Alan Greenspan leaves the US Federal Reserve today after 18-and-a-half years as its leader.
Mr Greenspan, arguably the most famous chairman in the history of the US central bank, is treated in some circles as a virtual oracle for his seeming mastery of the business cycle.
A Gallup poll released yesterday showed 65 per cent of Americans approved of his performance. Some 21 per cent disapproved and the rest had no opinion.
The public has seen more fat years than lean under Mr Greenspan, whose tenure spanned the 1990s economic boom. During the record 10-year expansion he carried an aura on Wall Street that made many feel he might keep growth running indefinitely.

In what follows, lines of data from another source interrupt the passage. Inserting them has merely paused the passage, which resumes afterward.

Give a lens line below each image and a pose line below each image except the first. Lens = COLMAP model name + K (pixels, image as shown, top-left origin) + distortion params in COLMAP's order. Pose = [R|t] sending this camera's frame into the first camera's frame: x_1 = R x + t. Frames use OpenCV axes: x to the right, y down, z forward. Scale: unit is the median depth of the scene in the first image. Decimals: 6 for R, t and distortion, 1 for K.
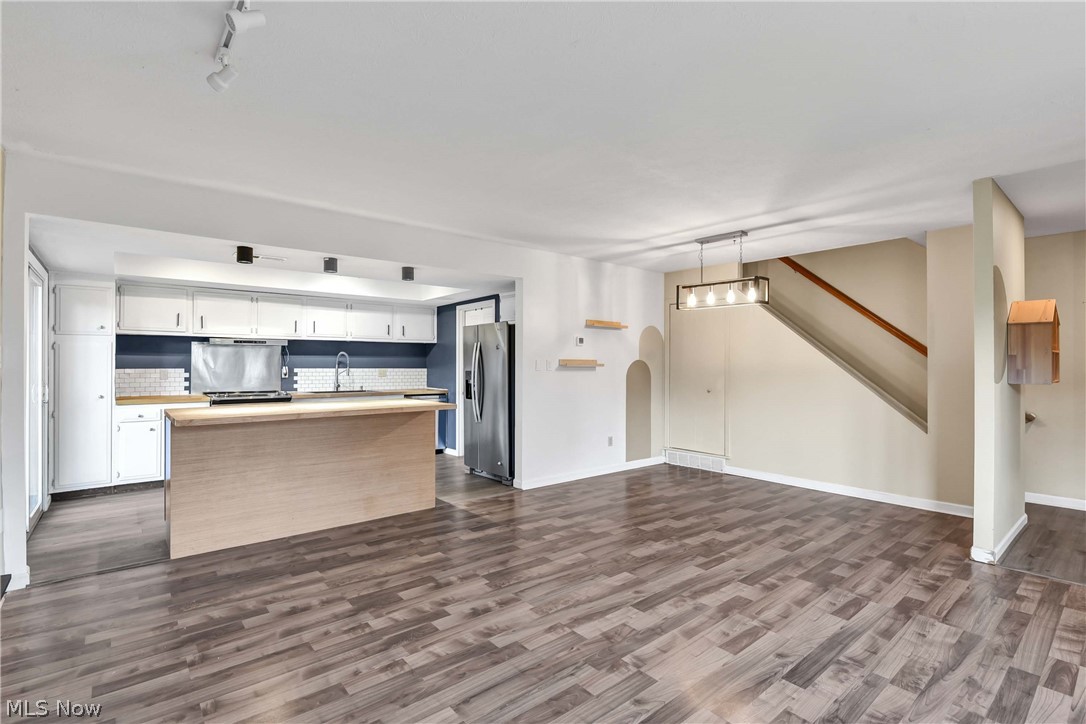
lens RADIAL K [[499.0, 0, 527.5], [0, 499.0, 344.7], [0, 0, 1]] dist [-0.006425, -0.006817]
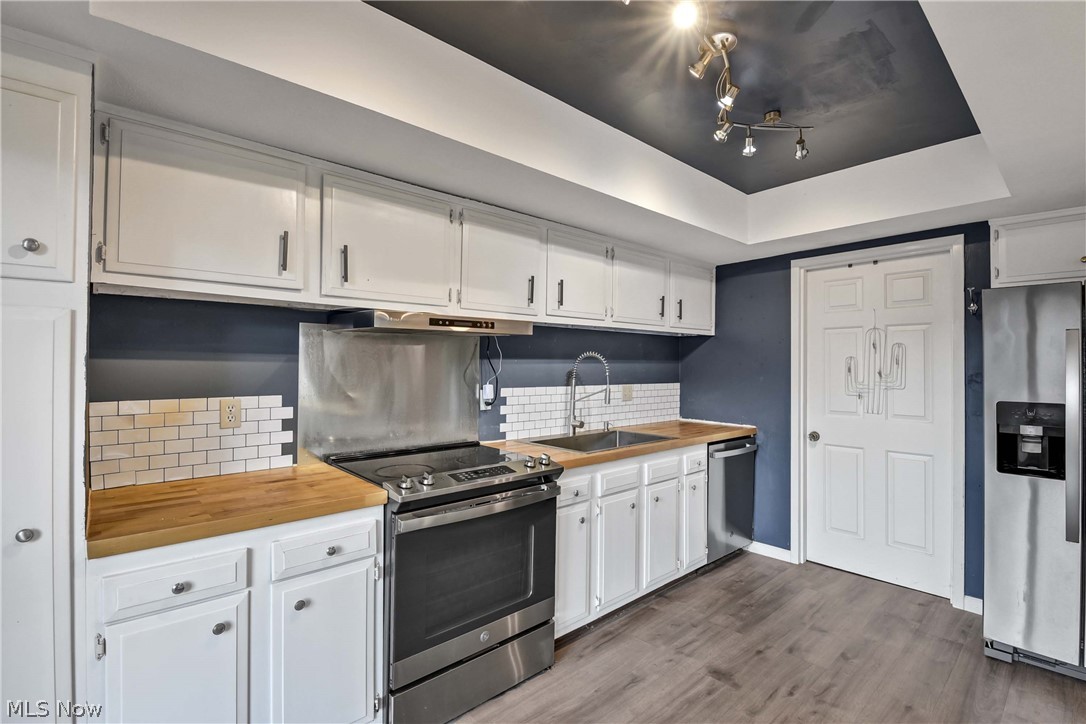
lens RADIAL K [[499.0, 0, 559.5], [0, 499.0, 357.2], [0, 0, 1]] dist [-0.006425, -0.006817]
pose [[0.997431, 0.007424, 0.071244, -0.827478], [-0.009503, 0.999538, 0.028880, 0.011598], [-0.070997, -0.029482, 0.997041, 1.004268]]
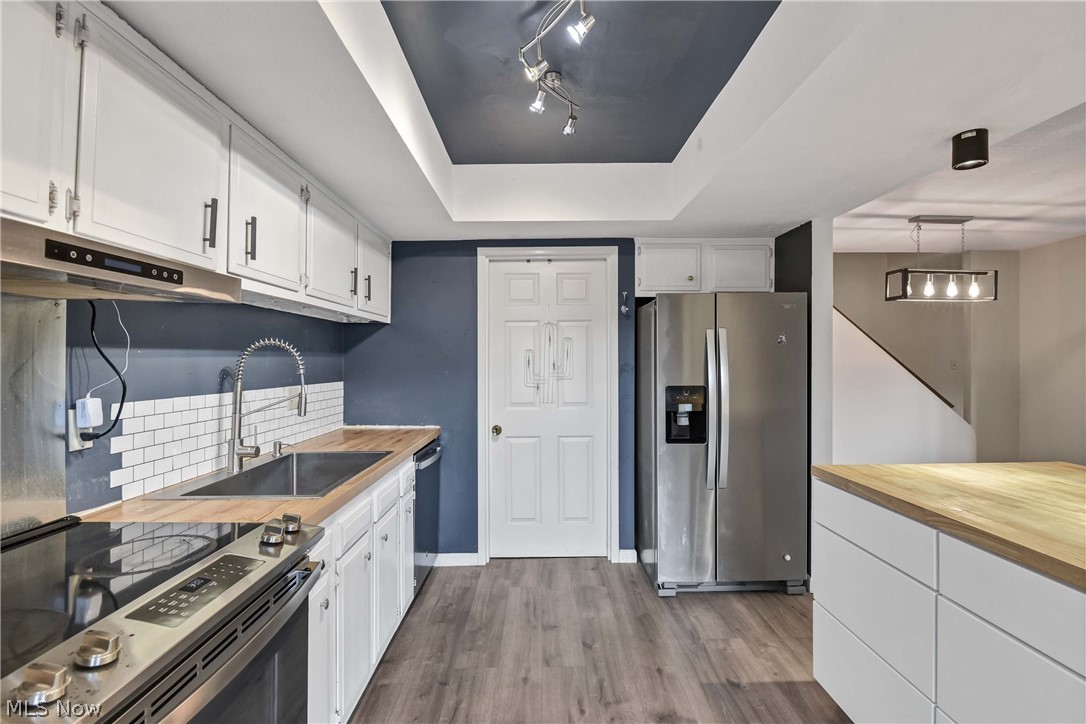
lens RADIAL K [[508.0, 0, 545.4], [0, 508.0, 359.0], [0, 0, 1]] dist [-0.005973, -0.007342]
pose [[0.618595, 0.000259, 0.785710, -0.973985], [-0.031193, 0.999220, 0.024229, 0.026477], [-0.785090, -0.039497, 0.618121, 1.269274]]
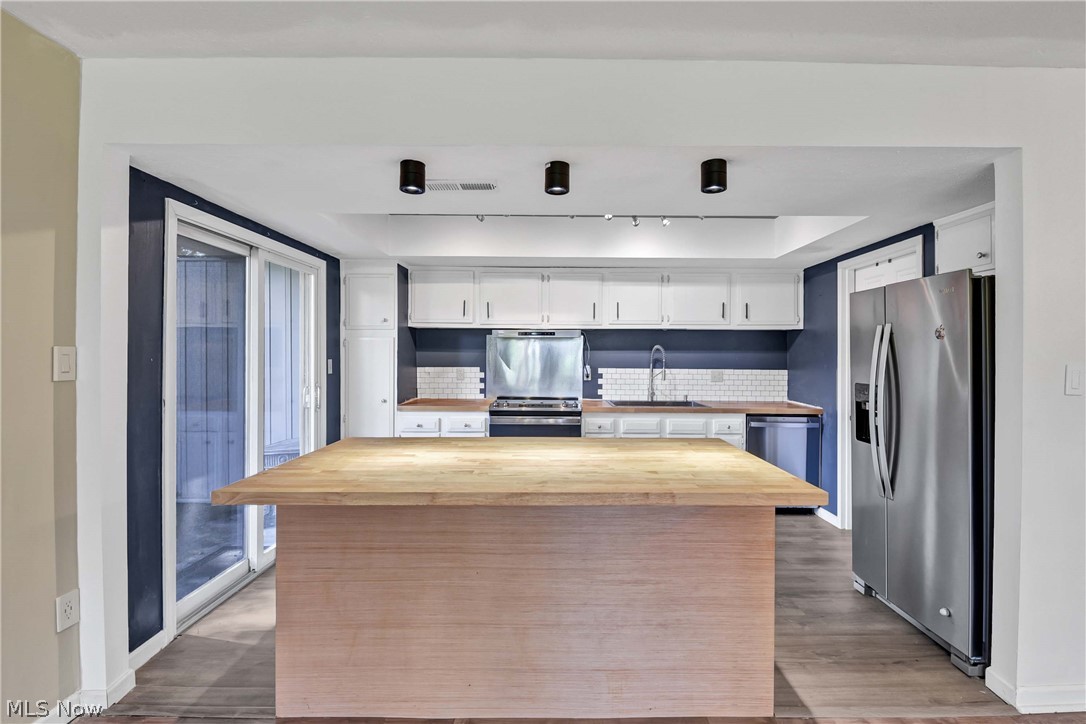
lens RADIAL K [[499.0, 0, 564.9], [0, 499.0, 356.7], [0, 0, 1]] dist [-0.006425, -0.006817]
pose [[0.788743, 0.009476, -0.614650, -0.087659], [0.020184, 0.998943, 0.041301, -0.003080], [0.614391, -0.044982, 0.787718, 0.684094]]
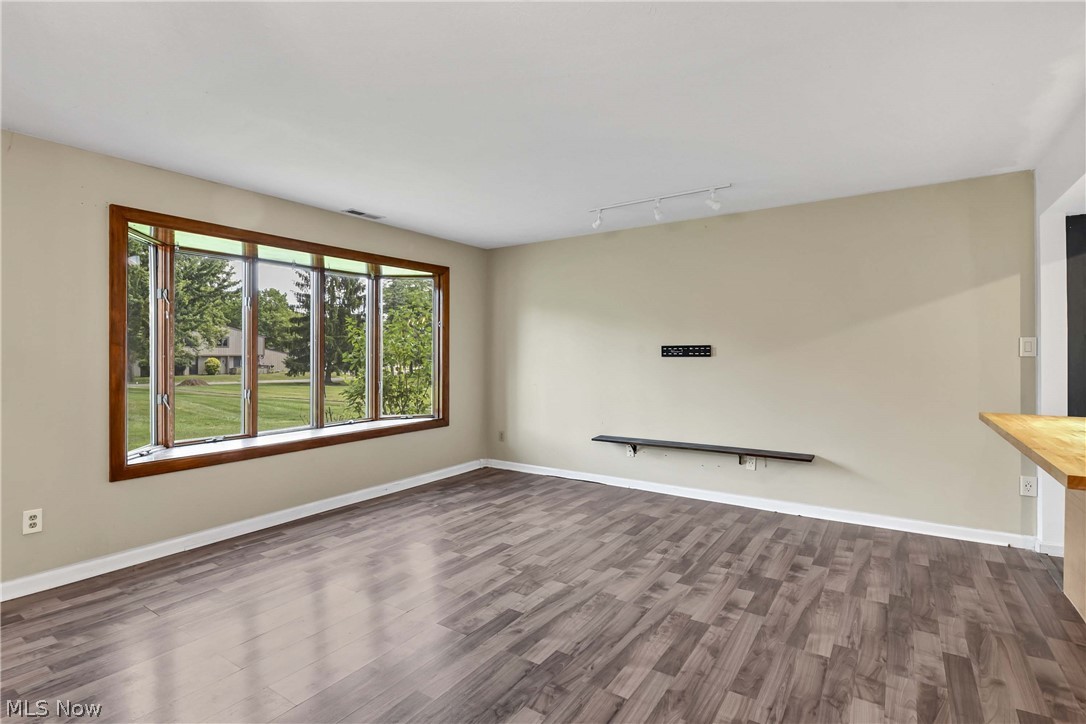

That bumper growth period of the 1990s was fuelled in part by a huge stocks rally that Mr Greenspan famously labelled "irrational exuberance" in 1996, though he later said it was not his role to second-guess investors.
The bursting of the high-tech bubble in 2000 and a subsequent mild recession tested investors' faith, but the world has rushed to praise him in his waning months on the job.
"There are some of us who believe he aided and abetted some asset bubbles," said Paul Kasriel, chief economist of Northern Trust Co. in Chicago, alluding to the 1990s stock market boom and the surge in housing prices over the past five years.
Mr Greenspan counters these accusations by saying interest rates are too blunt a tool to safely fix asset bubbles.
The Fed chairman has also faced criticism for stepping into areas that had nothing to do with monetary policy, offering support for Mr Bush administration tax cuts in 2001 and private retirement accounts in the government system.
Mr Greenspan (79), who is being succeeded by Ben Bernanke, now has plans for a book, a consulting service and speaking engagements.